-- ASSIGNMENT --
What you hand back must match the records word for word, with no pictures.

[[ DATASET, beginning ]]

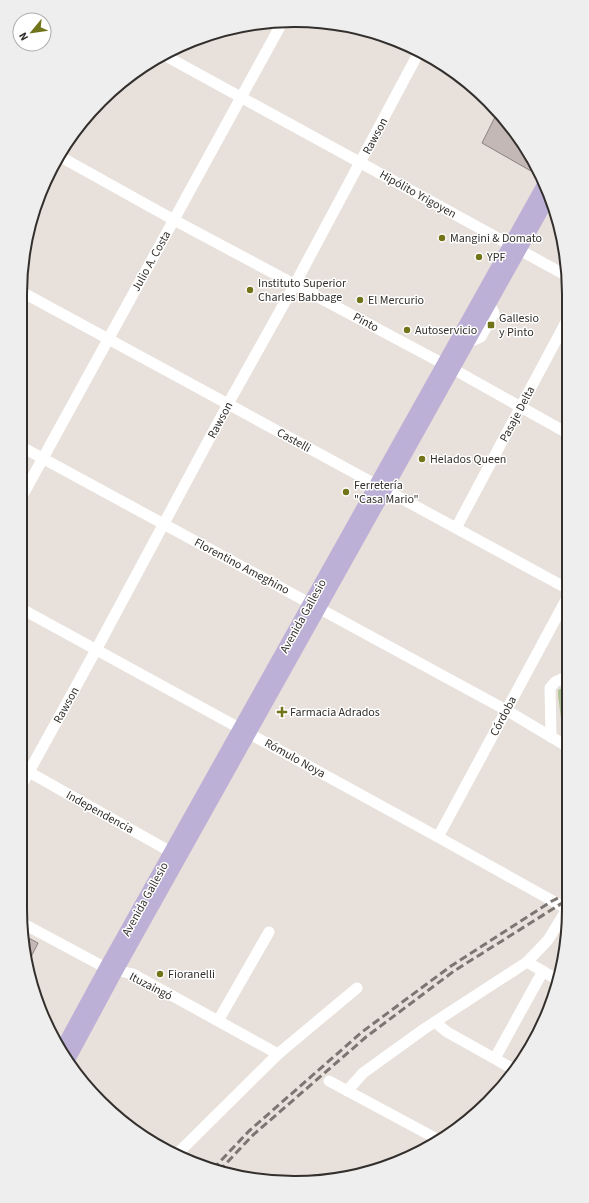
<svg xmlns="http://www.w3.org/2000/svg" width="589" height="1203" font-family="'Source Sans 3',sans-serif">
<rect width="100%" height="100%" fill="#e8e0da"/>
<polygon fill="#b2c497" points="565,687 568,694 568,737 563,734 558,695 558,690"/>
<g fill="#c3b8b6" stroke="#8a817e">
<polygon points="497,113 512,127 534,166 531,171 482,143"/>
<polygon points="25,936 38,943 29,961 28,954"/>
</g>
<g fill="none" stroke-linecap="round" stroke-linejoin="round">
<g stroke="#fff" stroke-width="11">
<polyline points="164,55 567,276"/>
<polyline points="59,156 174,220 453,369 567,433"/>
<polyline points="20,291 568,589"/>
<polyline points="467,343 481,337 494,313 489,303"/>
<polyline points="20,446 506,710 568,747"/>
<polyline points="20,500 283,21"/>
<polyline points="456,528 567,320"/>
<polyline points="20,608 438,837 569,910"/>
<polyline points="551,737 550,688 555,682 568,676"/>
<polyline points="20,767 178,856"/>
<polyline points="20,788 96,650 228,404 295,284 419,52"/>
<polyline points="438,837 568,596"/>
<polyline points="22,923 106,968 133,974 278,1054"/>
<polyline points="527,962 558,980"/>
<polyline points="218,1021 269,932"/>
<polyline points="435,1022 447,1032 515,1070"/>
<polyline points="495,1058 543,971"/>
<polyline points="329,1081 437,1139"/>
<polyline points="347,1091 363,1073 424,1029 527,962 548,940 567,909"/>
<polyline points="176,1155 278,1054 357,988"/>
</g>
<g stroke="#bcb0d7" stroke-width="14">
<polyline points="62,1049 106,968 545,183"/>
<polyline points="68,1060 116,971 550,195"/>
</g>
<g stroke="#7b7672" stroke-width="3" stroke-dasharray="8 4" stroke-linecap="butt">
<polyline points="213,1169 249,1131 362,1032 451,966 552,901 569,893"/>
<polyline points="219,1171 253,1135 366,1037 454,971 567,900"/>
</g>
</g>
<g fill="#72741a" stroke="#fff" stroke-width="1.5">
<circle cx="442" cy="238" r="4"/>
<circle cx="479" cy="257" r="4"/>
<circle cx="250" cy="290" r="4"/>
<circle cx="360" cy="300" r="4"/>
<rect x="487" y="321" width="8" height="8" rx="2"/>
<circle cx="407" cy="330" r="4"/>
<circle cx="422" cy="459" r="4"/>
<circle cx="346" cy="492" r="4"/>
<path d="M280 706h4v4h4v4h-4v4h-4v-4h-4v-4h4z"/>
<circle cx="160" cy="974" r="4"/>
</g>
<g text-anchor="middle" stroke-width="3" stroke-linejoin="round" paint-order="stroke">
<g font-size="12" fill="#322f2c" stroke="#fff">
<text transform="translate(375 136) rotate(-62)" y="4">Rawson</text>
<text transform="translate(418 194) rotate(29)" y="4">Hipólito Yrigoyen</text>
<text transform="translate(151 261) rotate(-61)" y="4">Julio A. Costa</text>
<text transform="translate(366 322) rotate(28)" y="4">Pinto</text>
<text transform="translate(517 414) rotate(-62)" y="4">Pasaje Delta</text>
<text transform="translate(220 420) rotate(-62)" y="4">Rawson</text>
<text transform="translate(294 440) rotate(29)" y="4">Castelli</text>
<text transform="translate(242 566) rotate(28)" y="4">Florentino Ameghino</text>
<text transform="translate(303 616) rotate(-61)" y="4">Avenida Gallesio</text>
<text transform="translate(66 705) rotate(-61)" y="4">Rawson</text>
<text transform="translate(503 716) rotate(-62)" y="4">Córdoba</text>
<text transform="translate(295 758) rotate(29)" y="4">Rómulo Noya</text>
<text transform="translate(100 812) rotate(29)" y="4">Independencia</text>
<text transform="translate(145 899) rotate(-61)" y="4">Avenida Gallesio</text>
<text transform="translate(151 986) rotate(27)" y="4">Ituzaingó</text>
</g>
<g font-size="12" fill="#322f2c" stroke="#fff" text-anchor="start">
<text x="450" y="242">Mangini &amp; Domato</text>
<text x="487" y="261">YPF</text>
<text x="258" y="287">Instituto Superior<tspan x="258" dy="14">Charles Babbage</tspan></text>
<text x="368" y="304">El Mercurio</text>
<text x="499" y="322">Gallesio<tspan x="499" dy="14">y Pinto</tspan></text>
<text x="415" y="334">Autoservicio</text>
<text x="430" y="463">Helados Queen</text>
<text x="354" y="489">Ferretería<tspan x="354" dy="14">"Casa Mario"</tspan></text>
<text x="290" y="716">Farmacia Adrados</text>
<text x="168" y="978">Fioranelli</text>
</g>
</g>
<path d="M0 0H589V1203H0ZM294 27H295A267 267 0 0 1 562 294V909A267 267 0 0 1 295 1176H294A267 267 0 0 1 27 909V294A267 267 0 0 1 294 27Z" fill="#efeeee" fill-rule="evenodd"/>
<path fill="none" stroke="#322f2c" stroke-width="2" d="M294 27H295A267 267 0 0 1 562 294V909A267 267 0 0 1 295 1176H294A267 267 0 0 1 27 909V294A267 267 0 0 1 294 27Z"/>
<g transform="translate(32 32) rotate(241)"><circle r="19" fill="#ffffff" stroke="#adacab"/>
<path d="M0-3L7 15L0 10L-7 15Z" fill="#72741a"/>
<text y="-6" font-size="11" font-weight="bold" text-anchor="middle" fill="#322f2c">N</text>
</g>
</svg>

[[ DATASET, end ]]

-- OUTPUT BELOW --
<svg xmlns="http://www.w3.org/2000/svg" width="589" height="1203" font-family="'Source Sans 3',sans-serif">
<rect width="100%" height="100%" fill="#e8e0da"/>
<polygon fill="#b2c497" points="565,687 568,694 568,737 563,734 558,695 558,690"/>
<g fill="#c3b8b6" stroke="#8a817e">
<polygon points="497,113 512,127 534,166 531,171 482,143"/>
<polygon points="25,936 38,943 29,961 28,954"/>
</g>
<g fill="none" stroke-linecap="round" stroke-linejoin="round">
<g stroke="#fff" stroke-width="11">
<polyline points="164,55 567,276"/>
<polyline points="59,156 174,220 453,369 567,433"/>
<polyline points="20,291 568,589"/>
<polyline points="467,343 481,337 494,313 489,303"/>
<polyline points="20,446 506,710 568,747"/>
<polyline points="20,500 283,21"/>
<polyline points="456,528 567,320"/>
<polyline points="20,608 438,837 569,910"/>
<polyline points="551,737 550,688 555,682 568,676"/>
<polyline points="20,767 178,856"/>
<polyline points="20,788 96,650 228,404 295,284 419,52"/>
<polyline points="438,837 568,596"/>
<polyline points="22,923 106,968 133,974 278,1054"/>
<polyline points="527,962 558,980"/>
<polyline points="218,1021 269,932"/>
<polyline points="435,1022 447,1032 515,1070"/>
<polyline points="495,1058 543,971"/>
<polyline points="329,1081 437,1139"/>
<polyline points="347,1091 363,1073 424,1029 527,962 548,940 567,909"/>
<polyline points="176,1155 278,1054 357,988"/>
</g>
<g stroke="#bcb0d7" stroke-width="14">
<polyline points="62,1049 106,968 545,183"/>
<polyline points="68,1060 116,971 550,195"/>
</g>
<g stroke="#7b7672" stroke-width="3" stroke-dasharray="8 4" stroke-linecap="butt">
<polyline points="213,1169 249,1131 362,1032 451,966 552,901 569,893"/>
<polyline points="219,1171 253,1135 366,1037 454,971 567,900"/>
</g>
</g>
<g fill="#72741a" stroke="#fff" stroke-width="1.5">
<circle cx="442" cy="238" r="4"/>
<circle cx="479" cy="257" r="4"/>
<circle cx="250" cy="290" r="4"/>
<circle cx="360" cy="300" r="4"/>
<rect x="487" y="321" width="8" height="8" rx="2"/>
<circle cx="407" cy="330" r="4"/>
<circle cx="422" cy="459" r="4"/>
<circle cx="346" cy="492" r="4"/>
<path d="M280 706h4v4h4v4h-4v4h-4v-4h-4v-4h4z"/>
<circle cx="160" cy="974" r="4"/>
</g>
<g text-anchor="middle" stroke-width="3" stroke-linejoin="round" paint-order="stroke">
<g font-size="12" fill="#322f2c" stroke="#fff">
<text transform="translate(375 136) rotate(-62)" y="4">Rawson</text>
<text transform="translate(418 194) rotate(29)" y="4">Hipólito Yrigoyen</text>
<text transform="translate(151 261) rotate(-61)" y="4">Julio A. Costa</text>
<text transform="translate(366 322) rotate(28)" y="4">Pinto</text>
<text transform="translate(517 414) rotate(-62)" y="4">Pasaje Delta</text>
<text transform="translate(220 420) rotate(-62)" y="4">Rawson</text>
<text transform="translate(294 440) rotate(29)" y="4">Castelli</text>
<text transform="translate(242 566) rotate(28)" y="4">Florentino Ameghino</text>
<text transform="translate(303 616) rotate(-61)" y="4">Avenida Gallesio</text>
<text transform="translate(66 705) rotate(-61)" y="4">Rawson</text>
<text transform="translate(503 716) rotate(-62)" y="4">Córdoba</text>
<text transform="translate(295 758) rotate(29)" y="4">Rómulo Noya</text>
<text transform="translate(100 812) rotate(29)" y="4">Independencia</text>
<text transform="translate(145 899) rotate(-61)" y="4">Avenida Gallesio</text>
<text transform="translate(151 986) rotate(27)" y="4">Ituzaingó</text>
</g>
<g font-size="12" fill="#322f2c" stroke="#fff" text-anchor="start">
<text x="450" y="242">Mangini &amp; Domato</text>
<text x="487" y="261">YPF</text>
<text x="258" y="287">Instituto Superior<tspan x="258" dy="14">Charles Babbage</tspan></text>
<text x="368" y="304">El Mercurio</text>
<text x="499" y="322">Gallesio<tspan x="499" dy="14">y Pinto</tspan></text>
<text x="415" y="334">Autoservicio</text>
<text x="430" y="463">Helados Queen</text>
<text x="354" y="489">Ferretería<tspan x="354" dy="14">"Casa Mario"</tspan></text>
<text x="290" y="716">Farmacia Adrados</text>
<text x="168" y="978">Fioranelli</text>
</g>
</g>
<path d="M0 0H589V1203H0ZM294 27H295A267 267 0 0 1 562 294V909A267 267 0 0 1 295 1176H294A267 267 0 0 1 27 909V294A267 267 0 0 1 294 27Z" fill="#efeeee" fill-rule="evenodd"/>
<path fill="none" stroke="#322f2c" stroke-width="2" d="M294 27H295A267 267 0 0 1 562 294V909A267 267 0 0 1 295 1176H294A267 267 0 0 1 27 909V294A267 267 0 0 1 294 27Z"/>
<g transform="translate(32 32) rotate(241)"><circle r="19" fill="#ffffff" stroke="#adacab"/>
<path d="M0-3L7 15L0 10L-7 15Z" fill="#72741a"/>
<text y="-6" font-size="11" font-weight="bold" text-anchor="middle" fill="#322f2c">N</text>
</g>
</svg>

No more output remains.